Document section START

This patch adds a function to check if the lbr_sel value has the user
callstack mode set. The related LBR_* macros are moved to the
perf_event.h as well.

Signed-off-by: Wei Wang <wei.w.wang@intel.com>
Cc: Peter Zijlstra <peterz@infradead.org>
Cc: Andi Kleen <ak@linux.intel.com>
---
 arch/x86/events/intel/lbr.c       | 38 -------------------------------
 arch/x86/include/asm/perf_event.h | 48 +++++++++++++++++++++++++++++++++++++++
 2 files changed, 48 insertions(+), 38 deletions(-)

diff --git a/arch/x86/events/intel/lbr.c b/arch/x86/events/intel/lbr.c
index 0225ac9..71fd76a 100644
--- a/arch/x86/events/intel/lbr.c
+++ b/arch/x86/events/intel/lbr.c
@@ -27,44 +27,6 @@ static const enum {
 	[LBR_FORMAT_EIP_FLAGS2] = LBR_EIP_FLAGS | LBR_TSX,
 };
 
-/*
- * Intel LBR_SELECT bits
- * Intel Vol3a, April 2011, Section 16.7 Table 16-10
- *
- * Hardware branch filter (not available on all CPUs)
- */
-#define LBR_KERNEL_BIT		0 /* do not capture at ring0 */
-#define LBR_USER_BIT		1 /* do not capture at ring > 0 */
-#define LBR_JCC_BIT		2 /* do not capture conditional branches */
-#define LBR_REL_CALL_BIT	3 /* do not capture relative calls */
-#define LBR_IND_CALL_BIT	4 /* do not capture indirect calls */
-#define LBR_RETURN_BIT		5 /* do not capture near returns */
-#define LBR_IND_JMP_BIT		6 /* do not capture indirect jumps */
-#define LBR_REL_JMP_BIT		7 /* do not capture relative jumps */
-#define LBR_FAR_BIT		8 /* do not capture far branches */
-#define LBR_CALL_STACK_BIT	9 /* enable call stack */
-
-/*
- * Following bit only exists in Linux; we mask it out before writing it to
- * the actual MSR. But it helps the constraint perf code to understand
- * that this is a separate configuration.

Document section END
Data START

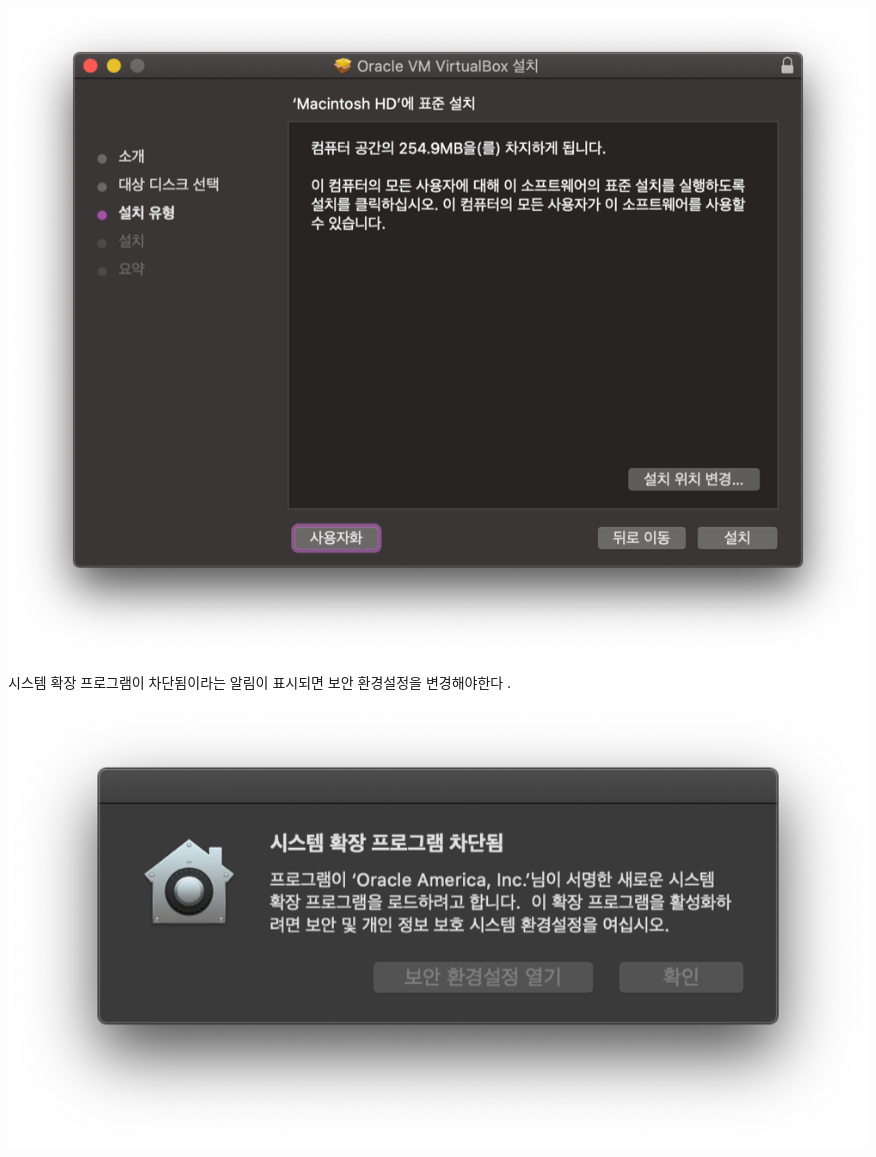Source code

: ![2020-03-25-mac-버추얼박스-virtualbox-에-우분투-ubuntu-설치하기-image-4](./images/2020-03-25-mac-버추얼박스-virtualbox-에-우분투-ubuntu-설치하기-image-4.png)

시스템 확장 프로그램이 차단됨이라는 알림이 표시되면 보안 환경설정을 변경해야한다
.

![2020-03-25-mac-버추얼박스-virtualbox-에-우분투-ubuntu-설치하기-image-5](./images/2020-03-25-mac-버추얼박스-virtualbox-에-우분투-ubuntu-설치하기-image-5.png)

Data END

**Required work:**
a – In the entries, start at the line containing "시스템 확장 프로그램이 차단됨이라는 알림이 표시되면 보안 환경설정을 변경해야한다" and run through the end of the entries. Rewrite those lines as a numbered list, leaving out blank lines.
b – Extend the LBR patch text from where it stops.

**Solved tasks:**
a –
1. 시스템 확장 프로그램이 차단됨이라는 알림이 표시되면 보안 환경설정을 변경해야한다
2. .
3. ![2020-03-25-mac-버추얼박스-virtualbox-에-우분투-ubuntu-설치하기-image-5](./images/2020-03-25-mac-버추얼박스-virtualbox-에-우분투-ubuntu-설치하기-image-5.png)

b –
- */
-#define LBR_NO_INFO_BIT	       63 /* don't read LBR_INFO. */
-
-#define LBR_KERNEL	(1 << LBR_KERNEL_BIT)
-#define LBR_USER	(1 << LBR_USER_BIT)
-#define LBR_JCC		(1 << LBR_JCC_BIT)
-#define LBR_REL_CALL	(1 << LBR_REL_CALL_BIT)
-#define LBR_IND_CALL	(1 << LBR_IND_CALL_BIT)
-#define LBR_RETURN	(1 << LBR_RETURN_BIT)
-#define LBR_REL_JMP	(1 << LBR_REL_JMP_BIT)
-#define LBR_IND_JMP	(1 << LBR_IND_JMP_BIT)
-#define LBR_FAR		(1 << LBR_FAR_BIT)
-#define LBR_CALL_STACK	(1 << LBR_CALL_STACK_BIT)
-#define LBR_NO_INFO	(1ULL << LBR_NO_INFO_BIT)
-
-#define LBR_PLM (LBR_KERNEL | LBR_USER)
-
 #define LBR_SEL_MASK	0x3ff	/* valid bits in LBR_SELECT */
 #define LBR_NOT_SUPP	-1	/* LBR filter not supported */
 #define LBR_IGN		0	/* ignored */
diff --git a/arch/x86/include/asm/perf_event.h b/arch/x86/include/asm/perf_event.h
index eee09b7..5c1d3ed 100644
--- a/arch/x86/include/asm/perf_event.h
+++ b/arch/x86/include/asm/perf_event.h
@@ -90,6 +90,45 @@
 #define X86_PERF_CAP_MASK_LBR_FMT			0x3f
 
 /*
+ * Intel LBR_SELECT bits
+ * Intel Vol3a, April 2011, Section 16.7 Table 16-10
+ *
+ * Hardware branch filter (not available on all CPUs)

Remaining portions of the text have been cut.